## [TASK TO CARRY OUT]
Reproduce the data below, switching every "habitat" to "growing conditions" and changing nothing else. Leave out the pictures.

## [GIVEN RECORDS]
═══

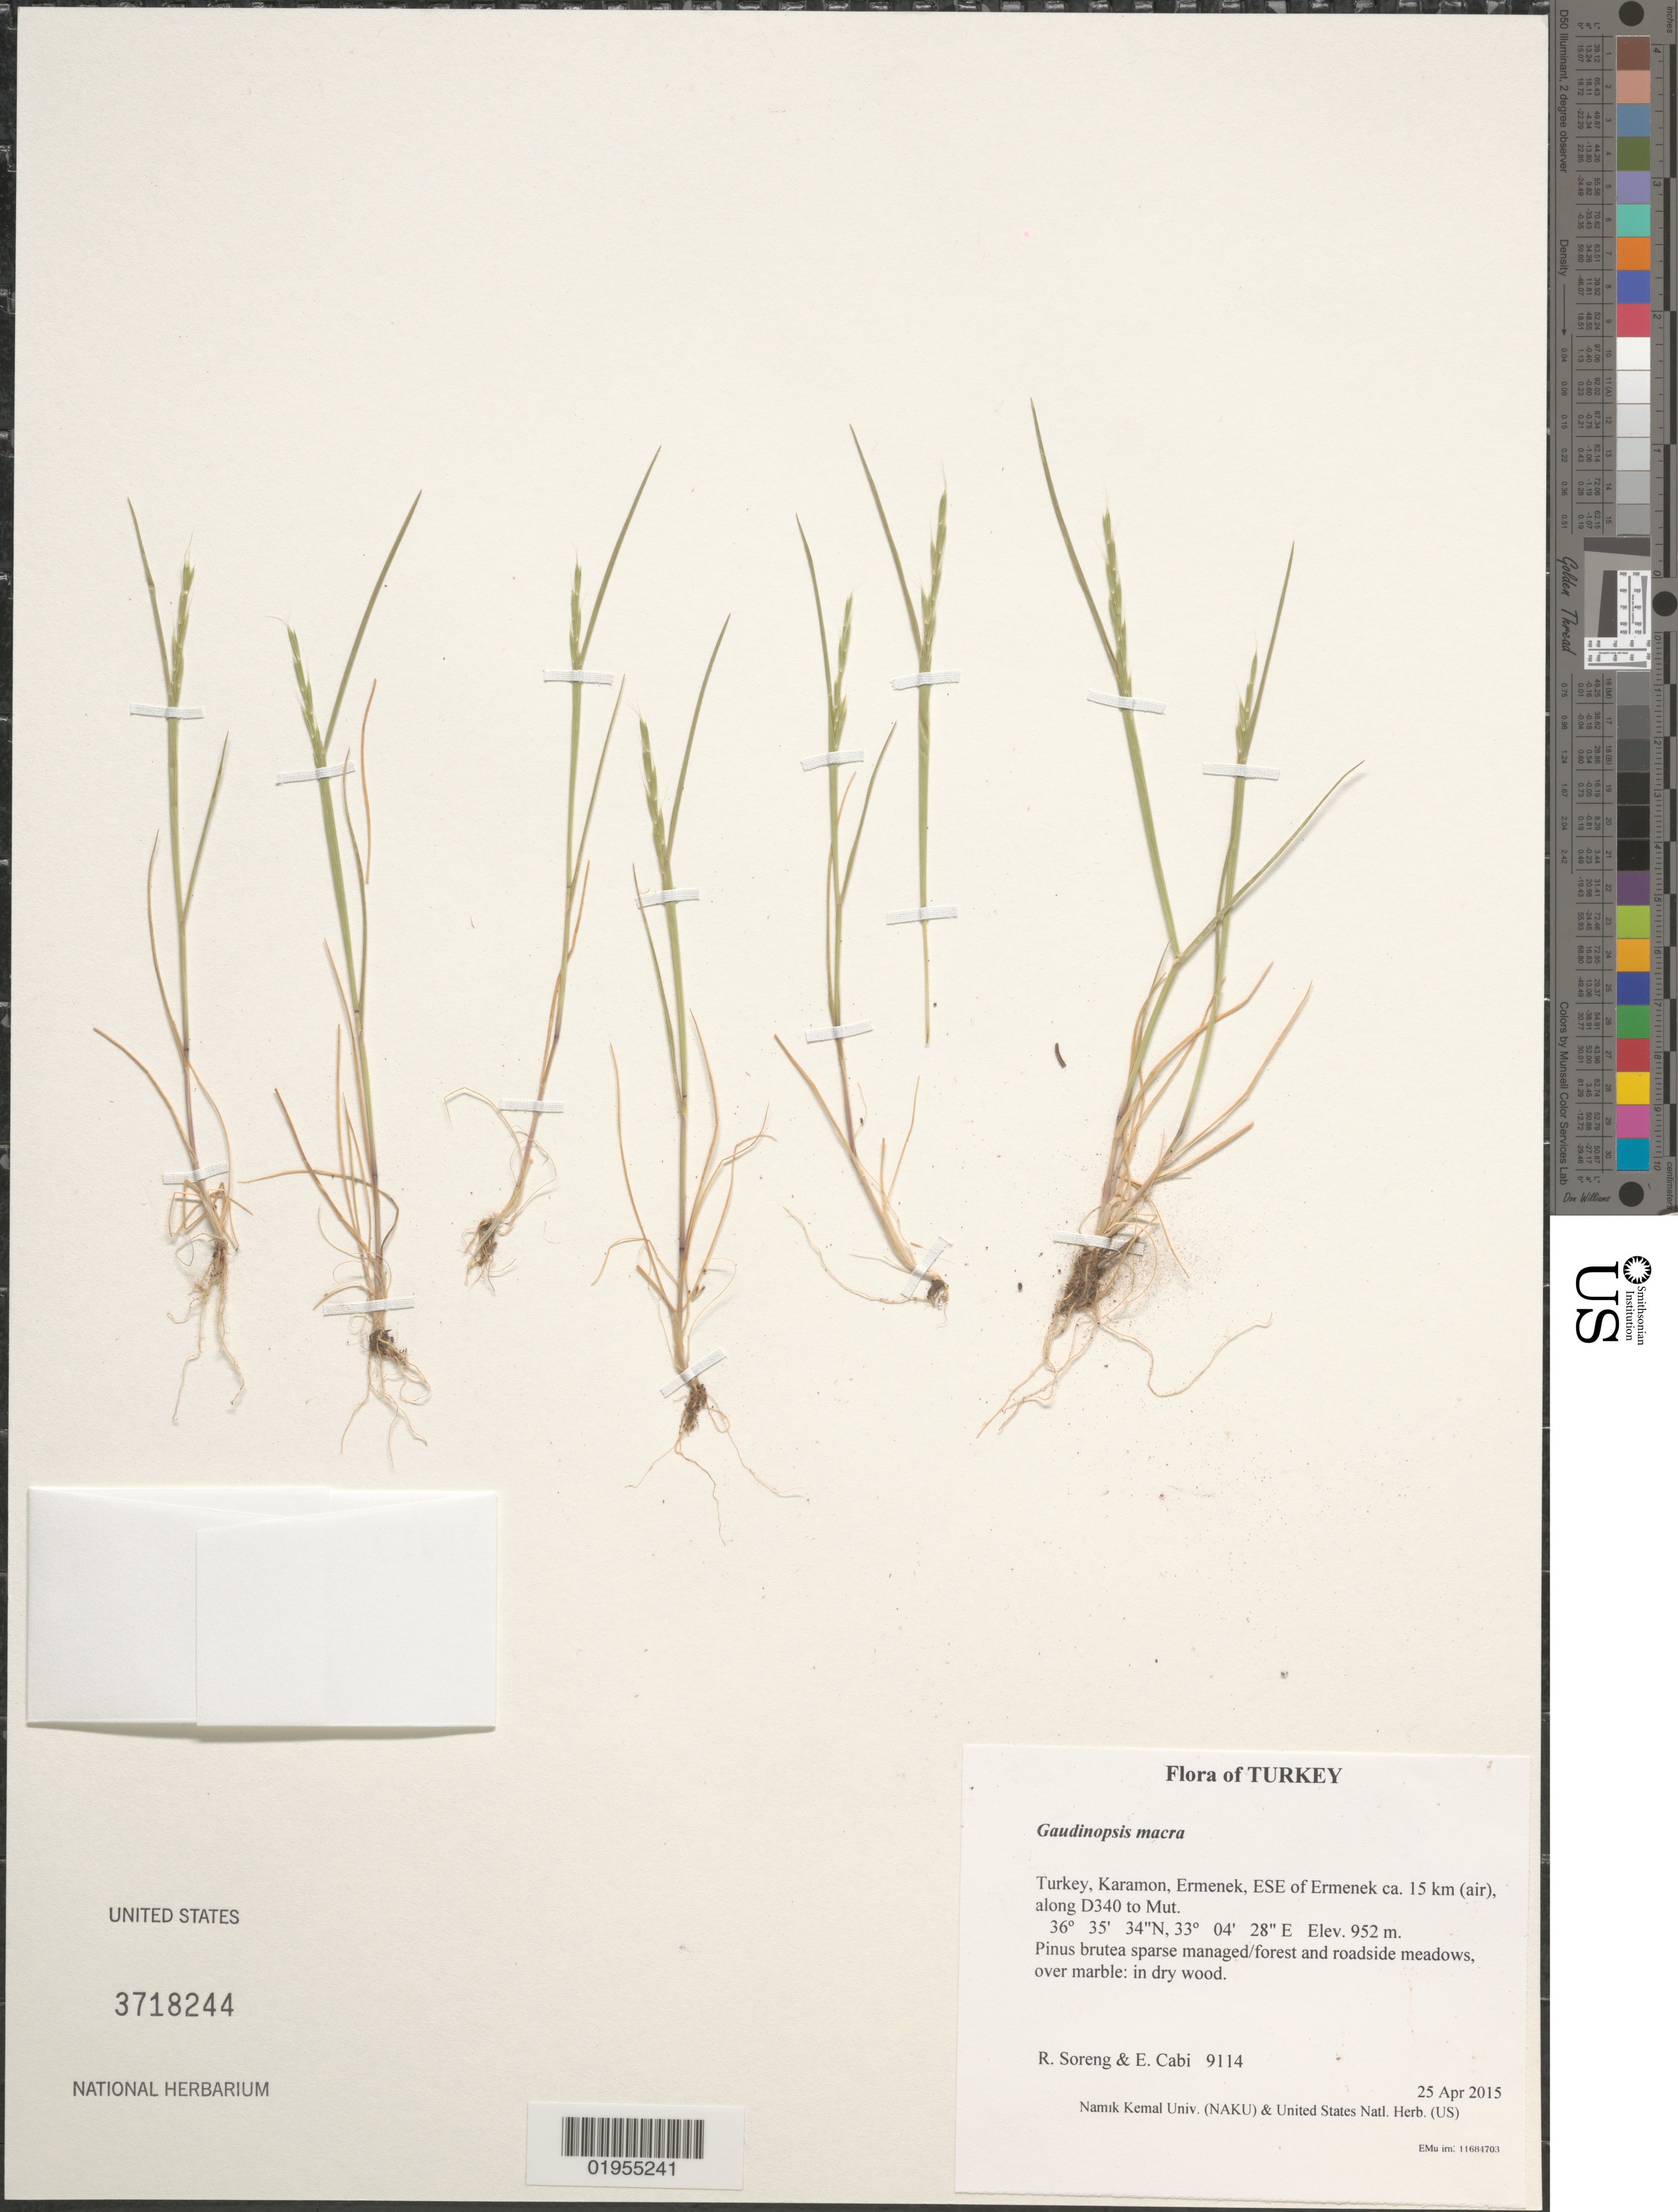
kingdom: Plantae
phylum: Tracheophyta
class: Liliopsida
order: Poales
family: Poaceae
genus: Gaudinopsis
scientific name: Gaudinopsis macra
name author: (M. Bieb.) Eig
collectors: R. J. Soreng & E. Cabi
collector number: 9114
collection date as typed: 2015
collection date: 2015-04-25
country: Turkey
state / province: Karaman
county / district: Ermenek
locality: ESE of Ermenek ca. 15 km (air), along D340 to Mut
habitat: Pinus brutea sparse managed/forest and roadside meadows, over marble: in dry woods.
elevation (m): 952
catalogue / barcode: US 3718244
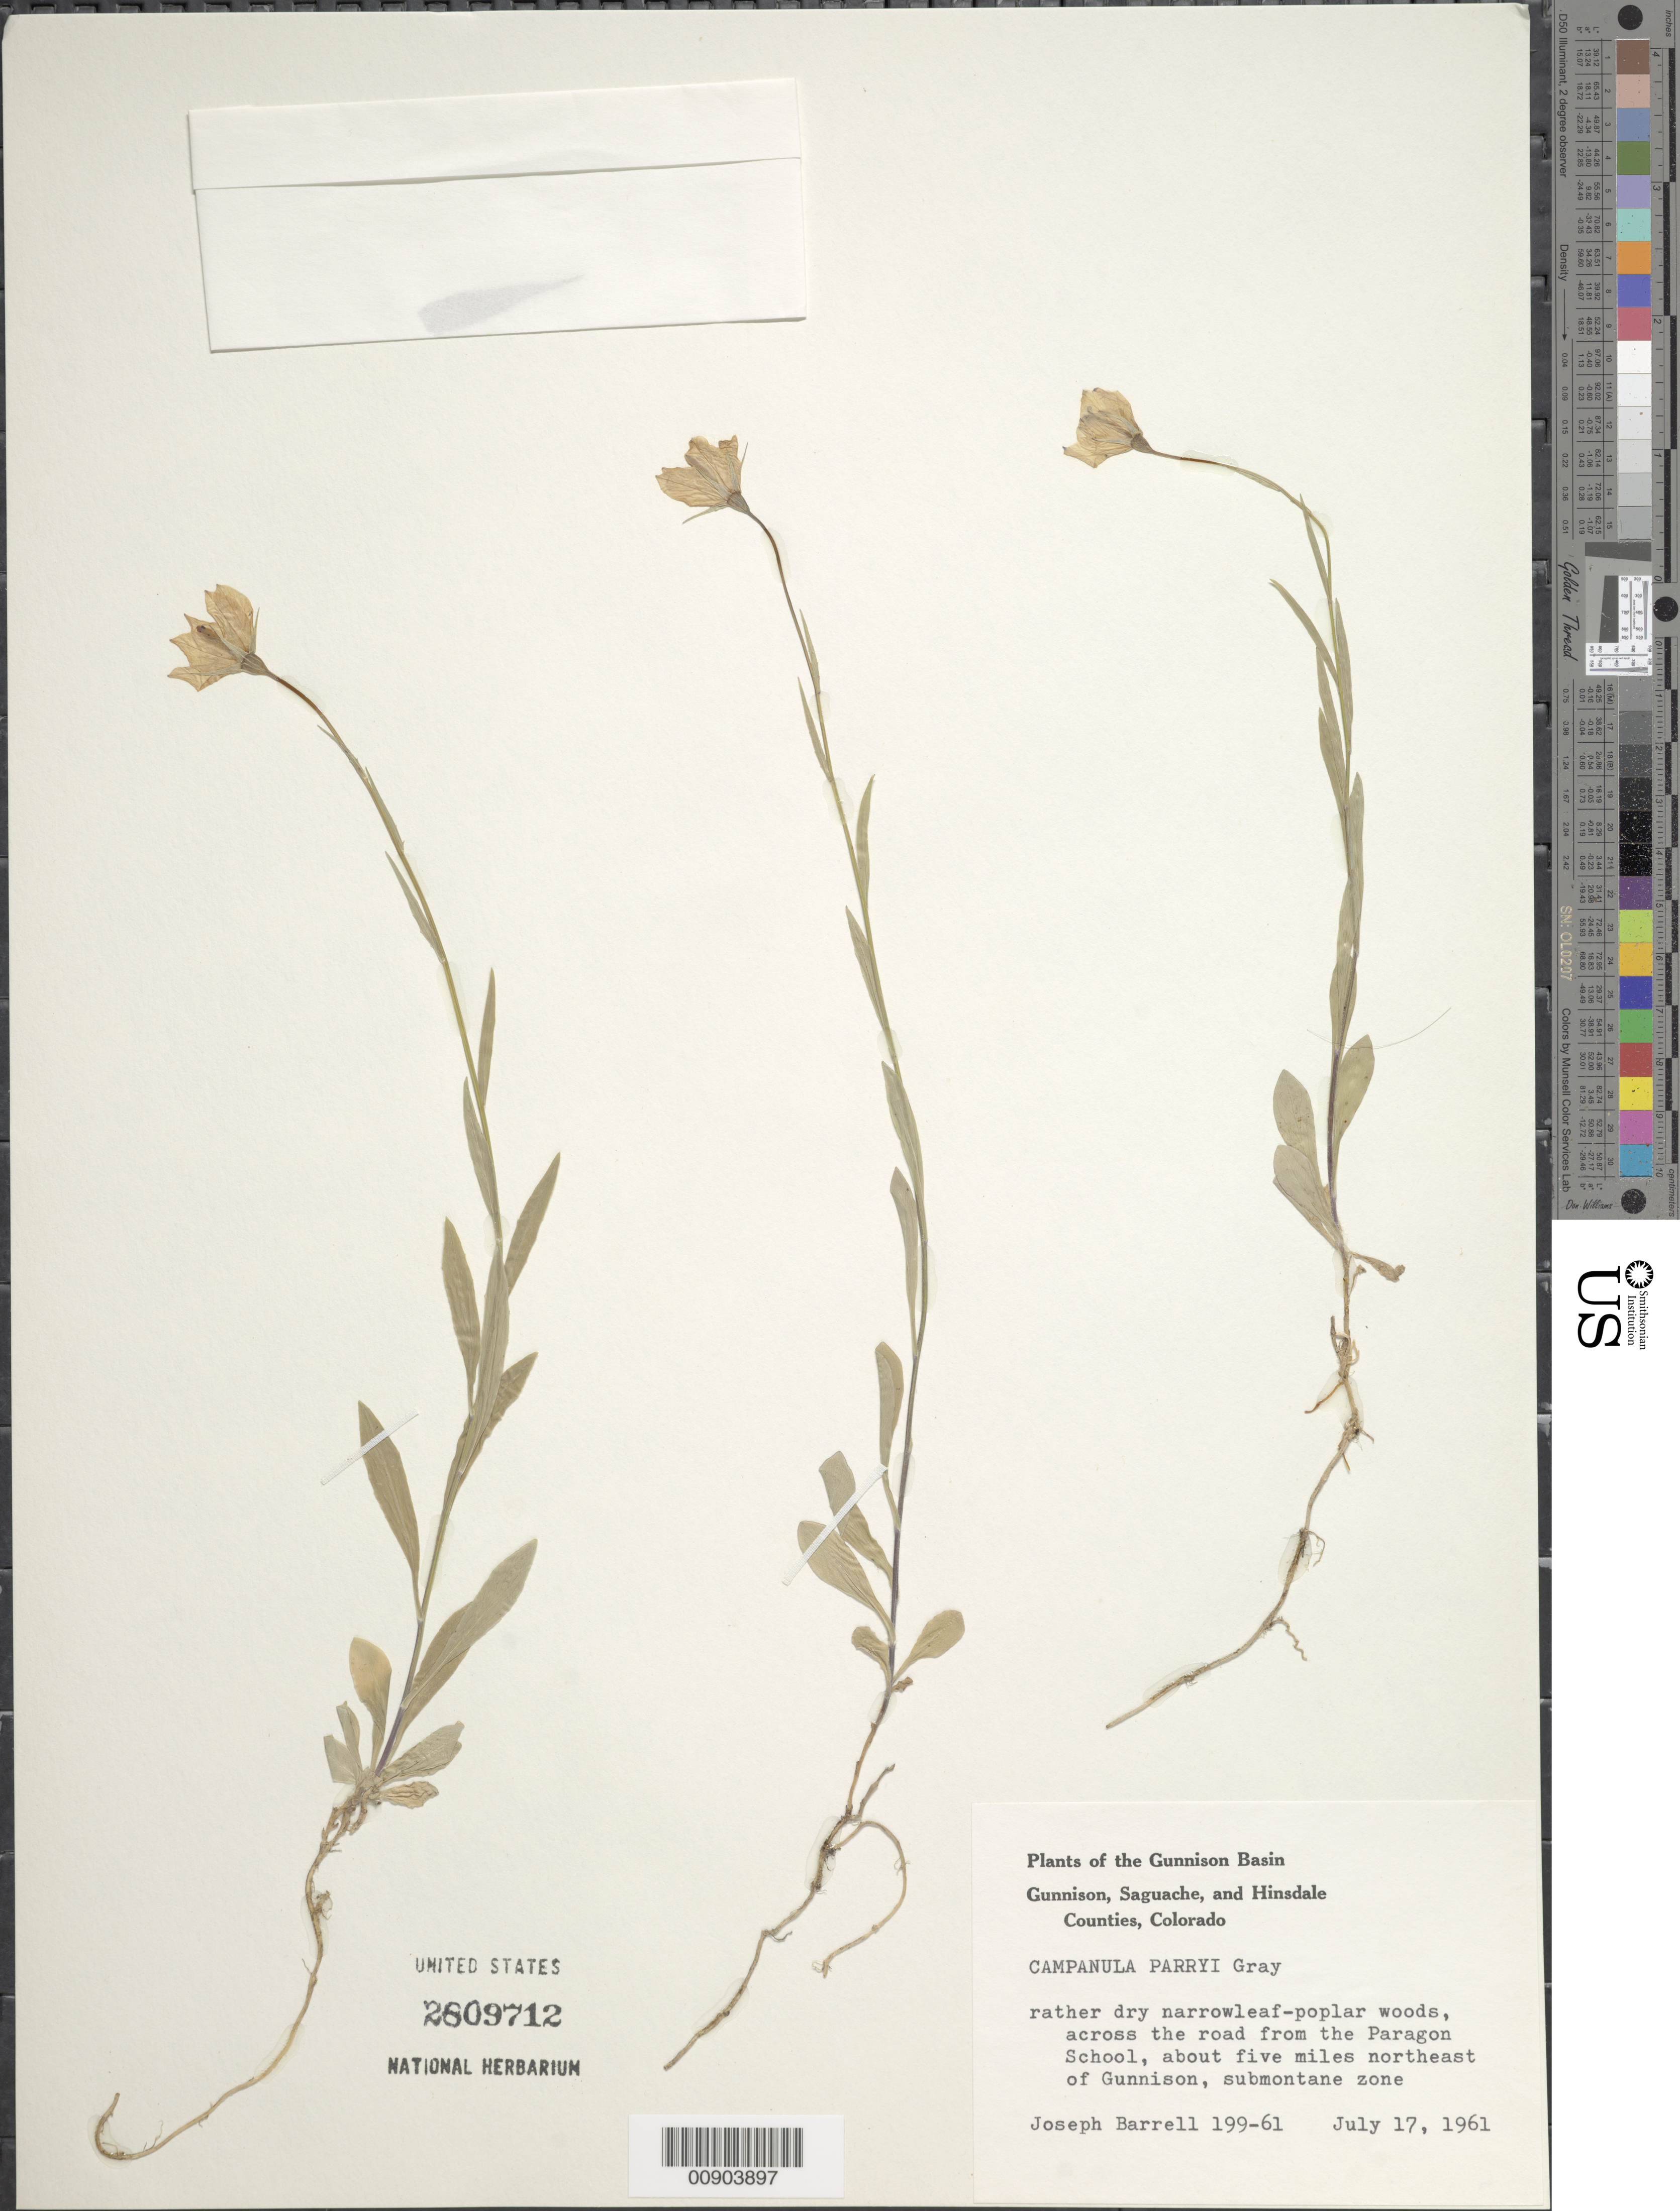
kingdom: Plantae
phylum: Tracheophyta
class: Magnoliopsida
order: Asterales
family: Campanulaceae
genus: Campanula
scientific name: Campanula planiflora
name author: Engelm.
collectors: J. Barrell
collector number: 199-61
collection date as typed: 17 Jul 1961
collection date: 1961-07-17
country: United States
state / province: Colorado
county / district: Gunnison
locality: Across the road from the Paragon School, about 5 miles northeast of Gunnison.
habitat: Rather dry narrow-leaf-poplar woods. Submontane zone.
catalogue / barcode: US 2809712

═══

## [THE REPLY]
kingdom: Plantae
phylum: Tracheophyta
class: Liliopsida
order: Poales
family: Poaceae
genus: Gaudinopsis
scientific name: Gaudinopsis macra
name author: (M. Bieb.) Eig
collectors: R. J. Soreng & E. Cabi
collector number: 9114
collection date as typed: 2015
collection date: 2015-04-25
country: Turkey
state / province: Karaman
county / district: Ermenek
locality: ESE of Ermenek ca. 15 km (air), along D340 to Mut
growing conditions: Pinus brutea sparse managed/forest and roadside meadows, over marble: in dry woods.
elevation (m): 952
catalogue / barcode: US 3718244
kingdom: Plantae
phylum: Tracheophyta
class: Magnoliopsida
order: Asterales
family: Campanulaceae
genus: Campanula
scientific name: Campanula planiflora
name author: Engelm.
collectors: J. Barrell
collector number: 199-61
collection date as typed: 17 Jul 1961
collection date: 1961-07-17
country: United States
state / province: Colorado
county / district: Gunnison
locality: Across the road from the Paragon School, about 5 miles northeast of Gunnison.
growing conditions: Rather dry narrow-leaf-poplar woods. Submontane zone.
catalogue / barcode: US 2809712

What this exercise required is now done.